По мере того как наличие врага кристаллизует самоидентификацию нации, этот хронический конфликт становится инкрустированным в ее идентичность. Отвергая негативные черты и дистанцируя себя от наделенного ими врага, нация тем самым привязывает себя к нему: «Чем разительнее мы хотим отличаться от врага, тем сильнее сходство, каким бы подсознательным оно ни было. И чем больше мы о нем думаем, чем дальше мы стремимся дистанцироваться от него, тем сильнее мы привязываем себя к нему, сознательно и подсознательно».[170]

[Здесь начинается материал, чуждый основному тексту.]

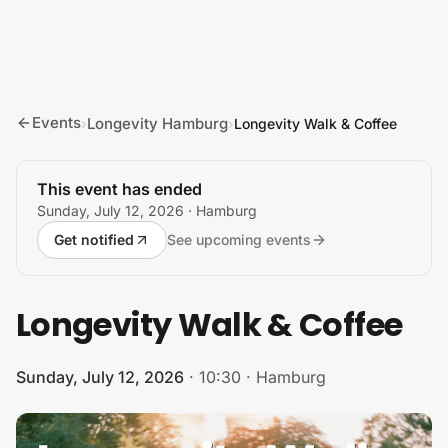
Skip to content
Events
Longevity Hamburg
›
›
Longevity Walk & Coffee
This event has ended
Sunday, July 12, 2026
· Hamburg
Get notified
See upcoming events
Longevity Walk & Coffee
Sunday, July 12, 2026
·
10:30
·
Hamburg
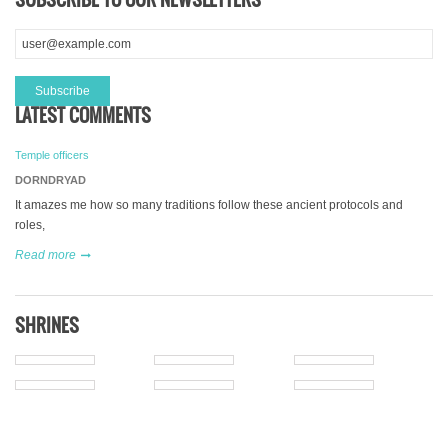
LATEST COMMENTS
Temple officers
DORNDRYAD
It amazes me how so many traditions follow these ancient protocols and
roles,
Read more
SHRINES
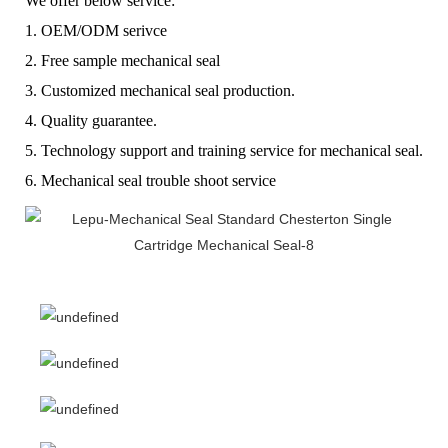
We offer below service:
1. OEM/ODM serivce
2. Free sample mechanical seal
3. Customized mechanical seal production.
4. Quality guarantee.
5. Technology support and training service for mechanical seal.
6. Mechanical seal trouble shoot service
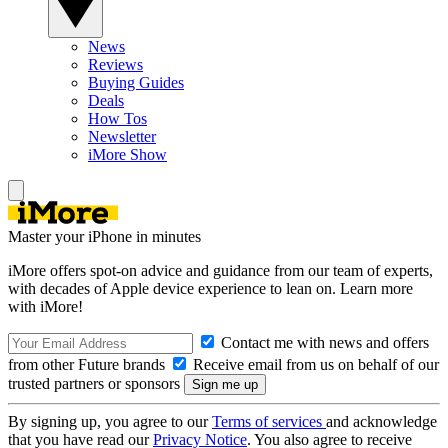
News
Reviews
Buying Guides
Deals
How Tos
Newsletter
iMore Show
Master your iPhone in minutes
iMore offers spot-on advice and guidance from our team of experts,
with decades of Apple device experience to lean on. Learn more
with iMore!
Contact me with news and offers
from other Future brands
Receive email from us on behalf of our
trusted partners or sponsors
By signing up, you agree to our
Terms of services
and acknowledge
that you have read our
Privacy Notice
. You also agree to receive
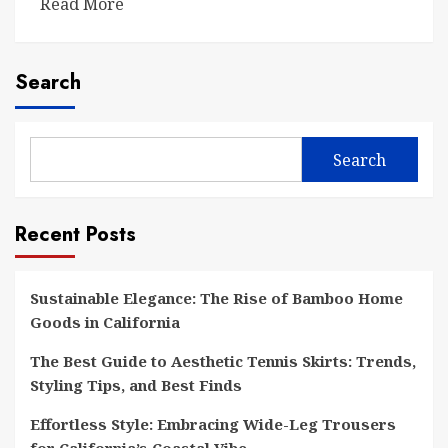
Read More
Search
Search
Recent Posts
Sustainable Elegance: The Rise of Bamboo Home
Goods in California
The Best Guide to Aesthetic Tennis Skirts: Trends,
Styling Tips, and Best Finds
Effortless Style: Embracing Wide-Leg Trousers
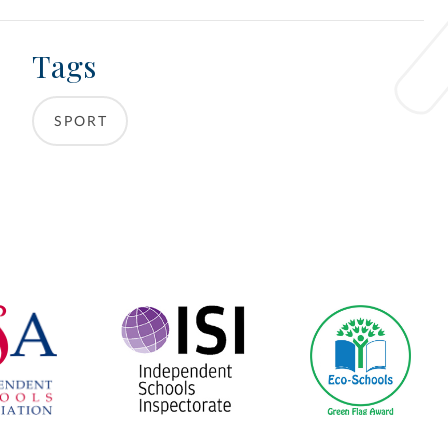
Tags
SPORT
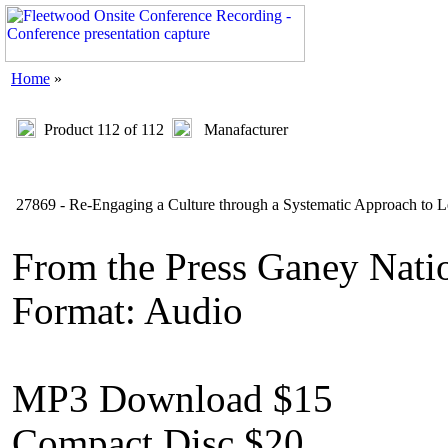
Home
»
Product 112 of 112
Manafacturer
27869 - Re-Engaging a Culture through a Systematic Approach to 
From the Press Ganey Natio
Format: Audio
MP3 Download $15
Compact Disc $20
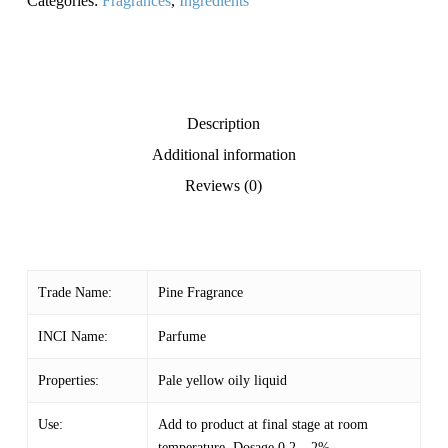
Categories:
Fragrances
,
Ingredients
Description
Additional information
Reviews (0)
Trade Name:
Pine Fragrance
INCI Name:
Parfume
Properties:
Pale yellow oily liquid
Use:
Add to product at final stage at room
temperature. Dosage 0.2 – 2%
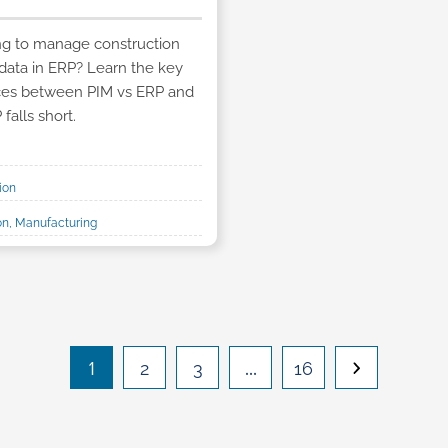
ng to manage construction
data in ERP? Learn the key
nces between PIM vs ERP and
falls short.
ion
ion, Manufacturing
1
…
2
3
16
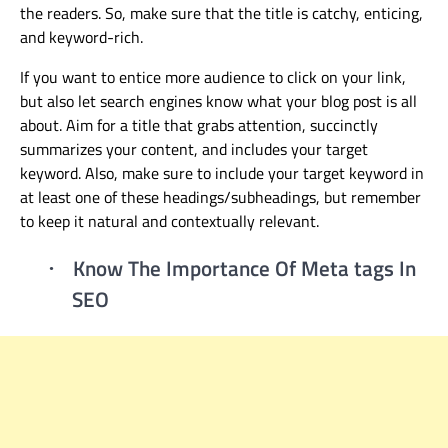
the readers. So, make sure that the title is catchy, enticing,
and keyword-rich.
If y
ou want to entice
more audience
to click on your link,
but also let search engines know what your blog post is all
about.
Aim for a title that grabs attention, succinctly
summarizes your content, and includes your target
keyword.
Also, make sure to include
your target keyword in
at least one of these headings/subheadings, but remember
to keep it natural and contextually relevant
.
Know The Importance Of Meta tags In
·
SEO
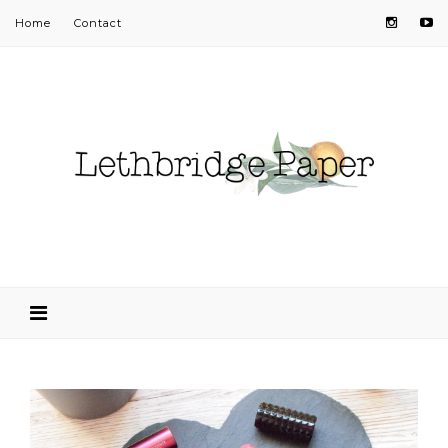
Home
Contact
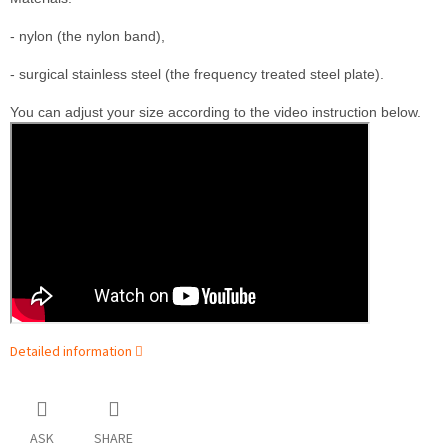
- nylon (the nylon band),

- surgical stainless steel (the frequency treated steel plate).
You can adjust your size according to the video instruction below.
Detailed information
ASK
SHARE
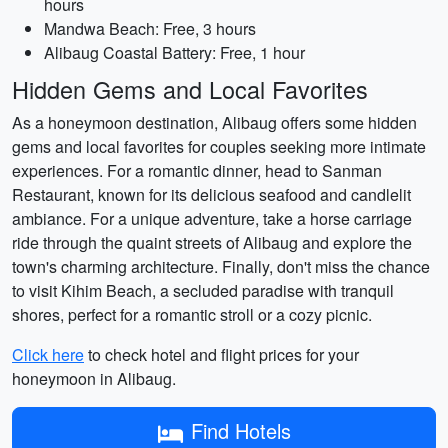
hours
Mandwa Beach: Free, 3 hours
Alibaug Coastal Battery: Free, 1 hour
Hidden Gems and Local Favorites
As a honeymoon destination, Alibaug offers some hidden
gems and local favorites for couples seeking more intimate
experiences. For a romantic dinner, head to Sanman
Restaurant, known for its delicious seafood and candlelit
ambiance. For a unique adventure, take a horse carriage
ride through the quaint streets of Alibaug and explore the
town's charming architecture. Finally, don't miss the chance
to visit Kihim Beach, a secluded paradise with tranquil
shores, perfect for a romantic stroll or a cozy picnic.
Click here
to check hotel and flight prices for your
honeymoon in Alibaug.
Find Hotels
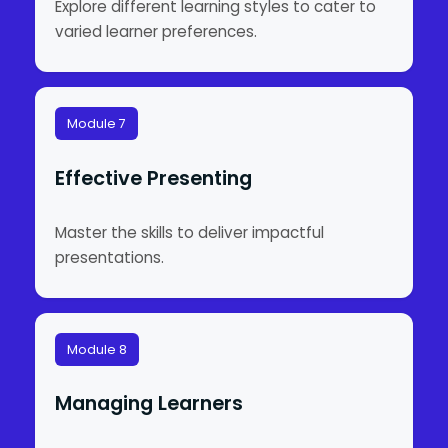
Explore different learning styles to cater to
varied learner preferences.
Module 7
Effective Presenting
Master the skills to deliver impactful
presentations.
Module 8
Managing Learners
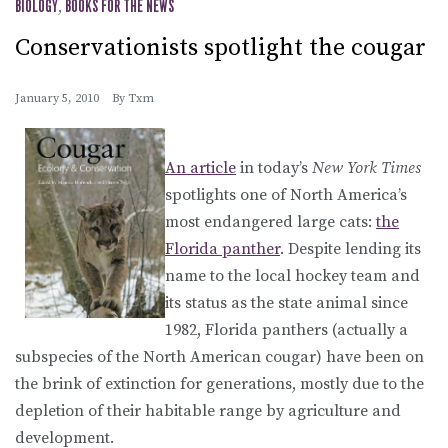
BIOLOGY
,
BOOKS FOR THE NEWS
Conservationists spotlight the cougar
January 5, 2010
By
Txm
An article
in today’s
New York Times
spotlights one of North America’s
most endangered large cats:
the
Florida panther
. Despite lending its
name to the local hockey team and
its status as the state animal since
1982, Florida panthers (actually a
subspecies of the North American cougar) have been on
the brink of extinction for generations, mostly due to the
depletion of their habitable range by agriculture and
development.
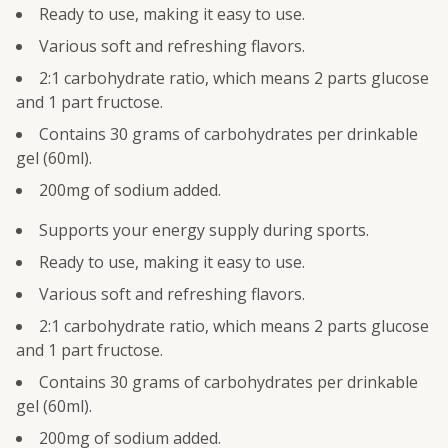
Ready to use, making it easy to use.
Various soft and refreshing flavors.
2:1 carbohydrate ratio, which means 2 parts glucose
and 1 part fructose.
Contains 30 grams of carbohydrates per drinkable
gel (60ml).
200mg of sodium added.
Supports your energy supply during sports.
Ready to use, making it easy to use.
Various soft and refreshing flavors.
2:1 carbohydrate ratio, which means 2 parts glucose
and 1 part fructose.
Contains 30 grams of carbohydrates per drinkable
gel (60ml).
200mg of sodium added.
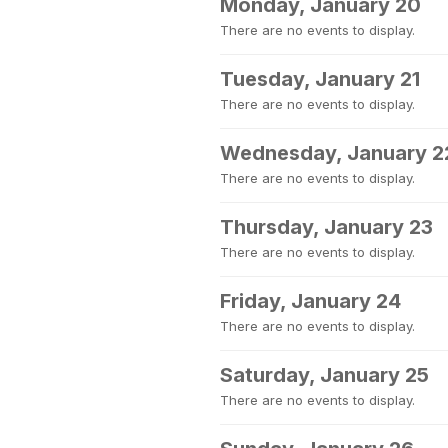
Monday, January 20
There are no events to display.
Tuesday, January 21
There are no events to display.
Wednesday, January 2
There are no events to display.
Thursday, January 23
There are no events to display.
Friday, January 24
There are no events to display.
Saturday, January 25
There are no events to display.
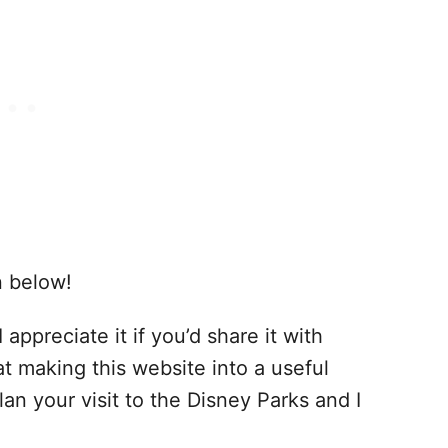
n below!
 appreciate it if you’d share it with
at making this website into a useful
lan your visit to the Disney Parks and I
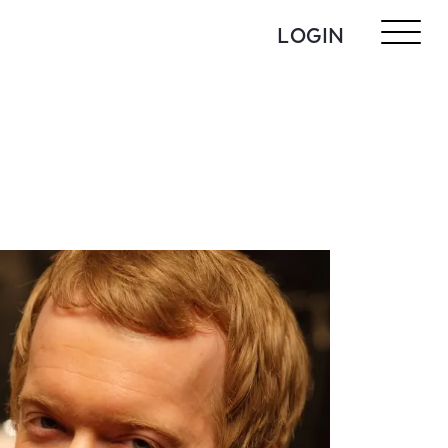
LOGIN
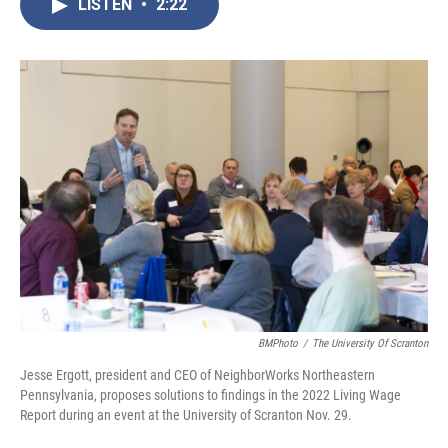
LISTEN
•
2:22
e
t
k
i
b
t
e
l
o
e
d
o
r
I
k
n
BMPhoto
/
The University Of Scranton
Jesse Ergott, president and CEO of NeighborWorks Northeastern
Pennsylvania, proposes solutions to findings in the 2022 Living Wage
Report during an event at the University of Scranton Nov. 29.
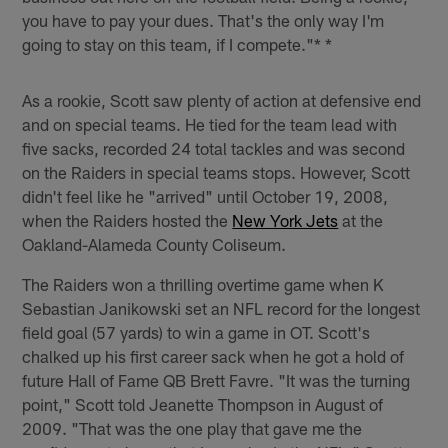
you have to pay your dues. That's the only way I'm
going to stay on this team, if I compete."* *
As a rookie, Scott saw plenty of action at defensive end
and on special teams. He tied for the team lead with
five sacks, recorded 24 total tackles and was second
on the Raiders in special teams stops. However, Scott
didn't feel like he "arrived" until October 19, 2008,
when the Raiders hosted the
New York Jets
at the
Oakland-Alameda County Coliseum.
The Raiders won a thrilling overtime game when K
Sebastian Janikowski set an NFL record for the longest
field goal (57 yards) to win a game in OT. Scott's
chalked up his first career sack when he got a hold of
future Hall of Fame QB Brett Favre. "It was the turning
point," Scott told Jeanette Thompson in August of
2009. "That was the one play that gave me the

Враждебные отношения связывают врагов таким образом, что напряженность между ними постоянно воспроизводится и поддерживается, становясь независимым источником динамической энергии. Для отражения динамики отношений между двумя сторонами Говард Штейн (1982) вводит формулировку: «симбиоз врагов». Симбиотический союз подразумевает энергетическое взаимодействие и подпитывание врагов друг другом, управляемое правилами проекции и диссоциации. Каждая сторона нуждается в своем антигерое для завершения своей идентичности, для ее поддержания и укрепления. Две стороны оказываются тесно связанными и неотделимыми друг от друга: вместе они составляют систему, «дуальное единство».[171]
Образ Советского Союза как «империи зла» получил собственную жизнь и активно участвовал не только в формировании восприятия, но и в изменении самой реальности. Распад Советского Союза лишил Америку той «империи зла», по отношению к которой она определяла себя: «Мы, американцы, перестали быть тем, кем были, и не знаем, кем мы становимся», — писал Самюэль Хантингтон.
Особенности восприятия в группе и в правительстве
Группа состоит из индивидов, однако восприятие группы не есть математическая сумма индивидуальных восприятий. Видение реальности группой преломляется через особенности коллективного мышления и поведения: ощущение повышенной уверенности, дух единомыслия, атмосферу «клуба», широту власти, размывание ответственности, коллективную панику и другие черты. Важность понимания особенностей восприятия в группе определяется тем фактом, что внешнеполитические решения всегда принимаются и воплощаются коллективом людей. При неизбежном наличии противоречий в правительствах внешнеполитические решения часто принимаются группами единомышленников. В солидарной группе, при прочих равных условиях, усиление сплоченности повышает верность принятым взглядам, уменьшает тревогу, повышает самооценку и дает ощущение безопасности членам группы. Принадлежность к группе также повышает устойчивость убеждений, связанных с членством в ней: поскольку изменение позиций грозит болезненным разрывом с людьми, чье мнение небезразлично, человек избегает их пересматривать. Сплоченность группы повышается с наличием внешнего давления и угроз, а также стрессом и срочностью в принятии решения.